ISSUES with sprouted wheat following rain prior to or during harvest have been tackled with one of the latest wheat varieties, set to be released on a large scale for the 2018 season.
A tolerance to pre-harvest sprouting is what sets the Dow Seeds wheat variety apart from the rest, according to wheat breeder Nick Willey, Tamworth.
DS Faraday, named after the 18th century English inventor Michael Faraday, is the result of collaboration between Dow Seeds and the University of Queensland.
Mr Willey, who leads the northern breeding program for Dow AgroSciences and Dow Seeds, said the early to mid main season planting, mid to late maturity variety’s ability to handle wet weather at or after grain fill was its biggest point of differentiation.
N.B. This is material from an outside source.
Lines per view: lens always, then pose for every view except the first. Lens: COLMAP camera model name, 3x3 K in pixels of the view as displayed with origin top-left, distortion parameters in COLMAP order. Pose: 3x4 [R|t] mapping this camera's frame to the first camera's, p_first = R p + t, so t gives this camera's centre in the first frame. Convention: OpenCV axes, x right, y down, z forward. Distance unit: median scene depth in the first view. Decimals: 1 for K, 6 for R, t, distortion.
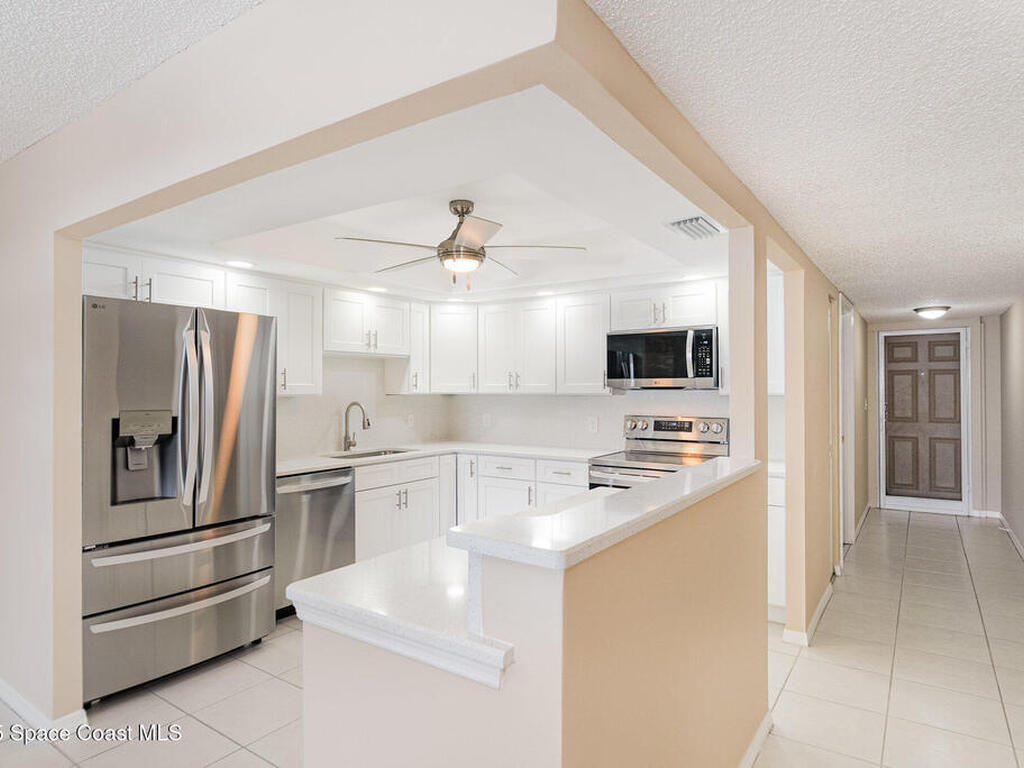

Pre-harvest sprouting comes at a big cost to the Australian wheat industry. The wet harvest of 2010 resulted in crop losses of approximately $100 million in South Australia, New South Wales and Queensland, according to a Grains Research and Development Corporation report released last year.
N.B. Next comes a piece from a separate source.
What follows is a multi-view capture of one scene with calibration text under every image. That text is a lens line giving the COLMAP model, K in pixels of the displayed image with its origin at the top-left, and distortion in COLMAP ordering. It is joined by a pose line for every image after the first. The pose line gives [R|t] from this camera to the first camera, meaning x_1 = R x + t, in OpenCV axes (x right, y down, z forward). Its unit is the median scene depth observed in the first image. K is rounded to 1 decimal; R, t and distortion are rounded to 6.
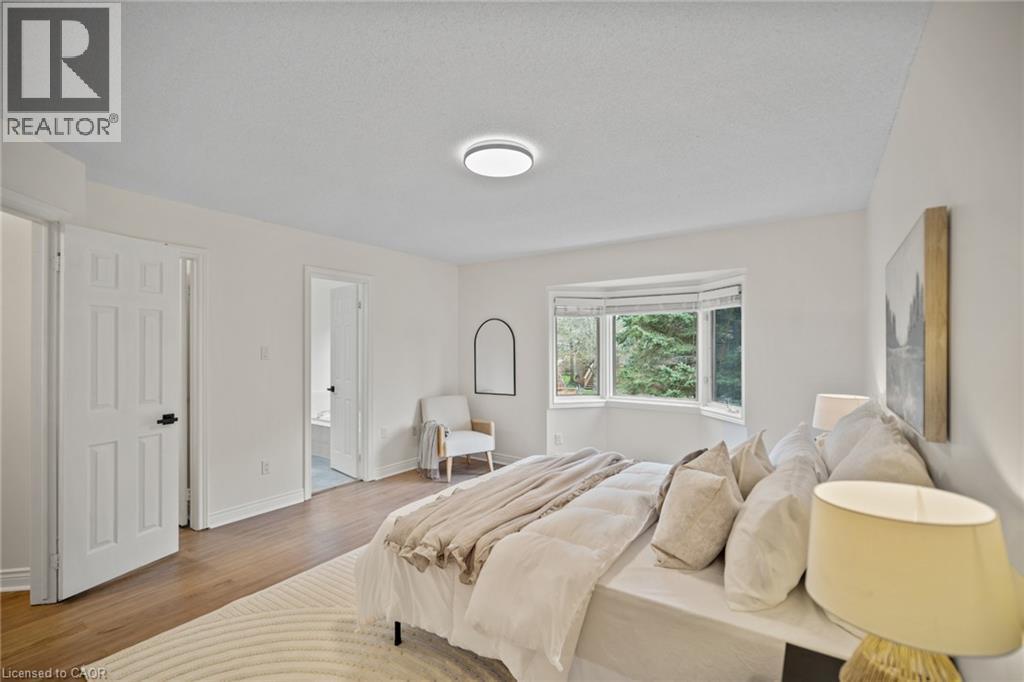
lens RADIAL K [[434.6, 0, 510.9], [0, 434.6, 354.8], [0, 0, 1]] dist [-0.001114, -0.000004]
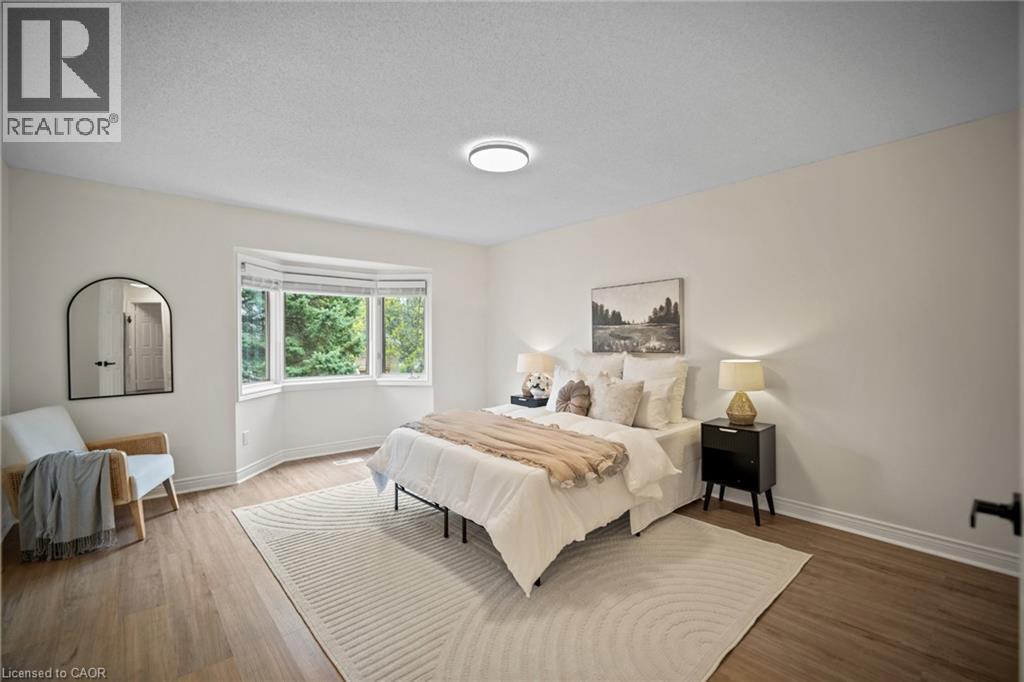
lens RADIAL K [[443.1, 0, 513.8], [0, 443.1, 338.8], [0, 0, 1]] dist [-0.002931, 0.000237]
pose [[0.243435, -0.005160, 0.969903, -0.607182], [0.006493, 0.999972, 0.003690, 0.009897], [-0.969895, 0.005399, 0.243462, 0.341155]]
“We’ve been able to breed in some tolerance to pre-harvest sprouting which has been lacking in wheat varieties currently on the market,” Mr Willey said.
"If a grower’s crop is ready but they haven't been able to harvest, whether it’s due to logistics or getting contractors in, and they get rain , other varieties can be downgraded due to sprouting damage.
“This means you can get some rain on a Faraday crop before harvest and it has a better chance of keeping its good grain quality.
“The level of tolerance depends on the temperature, humidity, and how long it rains for, but our trials have shown that it’s able to hold up with some wet weather.”
It’s a high-yielding variety, on par with other APH (Australian Prime Hard) varieties such as EGA Gregory..
“Faraday has a really strong triple rust package, so it’s essentially resistant to leaf, stripe and stem rust,” Mr Willey said.
About 60 tonnes of seed is being planted this season, with about 1,200 hectares producing Faraday grain, from Central Queensland to central NSW.
”It’s quite widely adapted – Faraday shadows EGA Gregory’s area of adaptation.”
It’s been a shorter road to success for the wheat breeding team, thanks to speed breeding methods used by the University of Queensland in the variety’s early development.
“A standard variety can take anywhere from eight to 12 years from development to commercialisation, and normally, if you’re bringing in a new trait, such as pre-harvest sprouting tolerance, you can add two to four years to the pipeline," Mr Willey said.
“Speed breeding is rapidly cycling generations of wheat through a glasshouse environment to speed up the early development phase.
“With this collaboration we’ve been able to bring something to market much faster than usual.”
DS Faraday will be distributed by Seednet.
“We’ve gone into full-scale seed production, so seed will be widely available for 2018 planting."